The next step is for the United Nations Security Council to declare genocide and refer the matter to the International Criminal Court. A petition by the group CitizenGO asking the U.N. to declare genocide and take action to protect the religious freedom of minorities has garnered over 170,000 signatures, and was delivered to U.N. headquarters Friday morning.
The word "genocide" carries deep significance, Isaac insisted. When she testified before the UK Parliament, she brought along a 16 year-old girl who had witnessed inexpressibly barbaric atrocities. The girl had seen her own father murdered before her own eyes, and had witnessed the repeated rape of a nine year-old girl until she died, as well as a mother fed the ground-up remains of her own child by ISIS.
"Though the legal arguments were very important in that parliamentarian decision in the House of Commons," Isaac said, "it is those stories that moved the House of Commons [to declare genocide]."

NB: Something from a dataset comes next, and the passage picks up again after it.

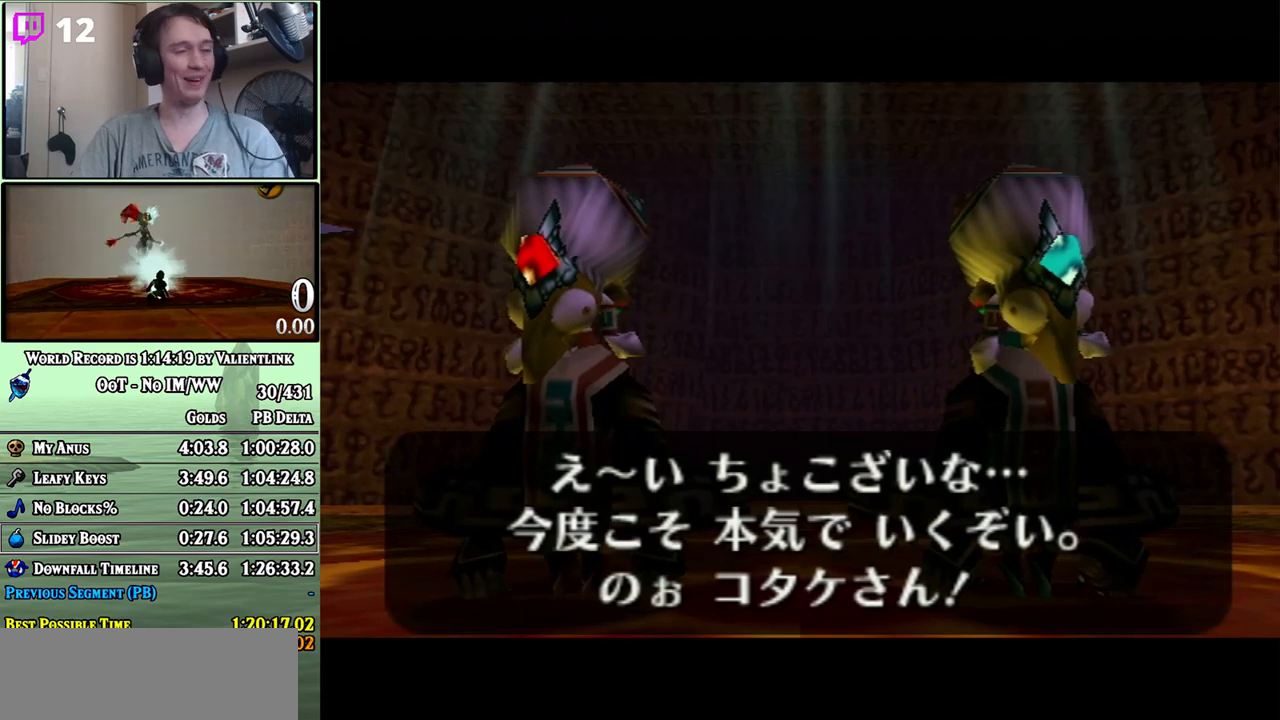
{"buttons": [], "left_stick": "center", "right_stick": "center", "events": [[50, "A", "down"], [117, "A", "up"], [150, "A", "down"], [250, "A", "up"], [300, "A", "down"], [333, "A", "up"], [333, "B", "down"], [400, "A", "down"], [400, "B", "up"], [450, "A", "up"]]}
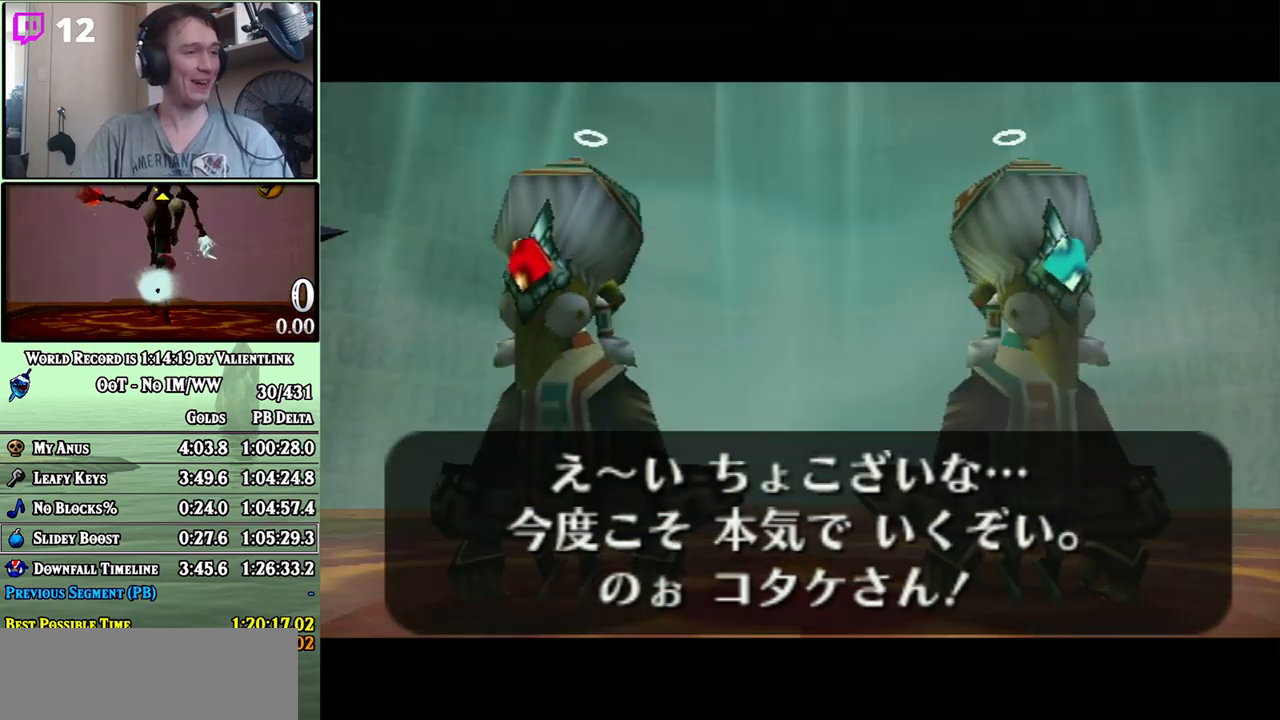
{"buttons": ["B"], "left_stick": "center", "right_stick": "center", "events": [[17, "A", "down"], [83, "A", "up"], [83, "B", "down"], [150, "A", "down"], [150, "B", "up"], [250, "A", "up"], [300, "A", "down"], [333, "A", "up"], [333, "B", "down"], [433, "A", "down"], [433, "B", "up"], [500, "A", "up"], [500, "B", "down"]]}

And when the body declared that genocide was taking place in Iraq and Syria, the girl cried "oh God, oh God, thank you God, You heard our cries," saying it was "justice for our people" and their "honor and dignity returned," Isaac said.
Afterward, she called a mother in Syria whose child had been murdered. "My son's innocent bloodshed has not been ignored," the mother responded to the House of Commons move.
"The first step, the first victory, is that healing process," Isaac said, the proof that "the survivors know" others are supporting them.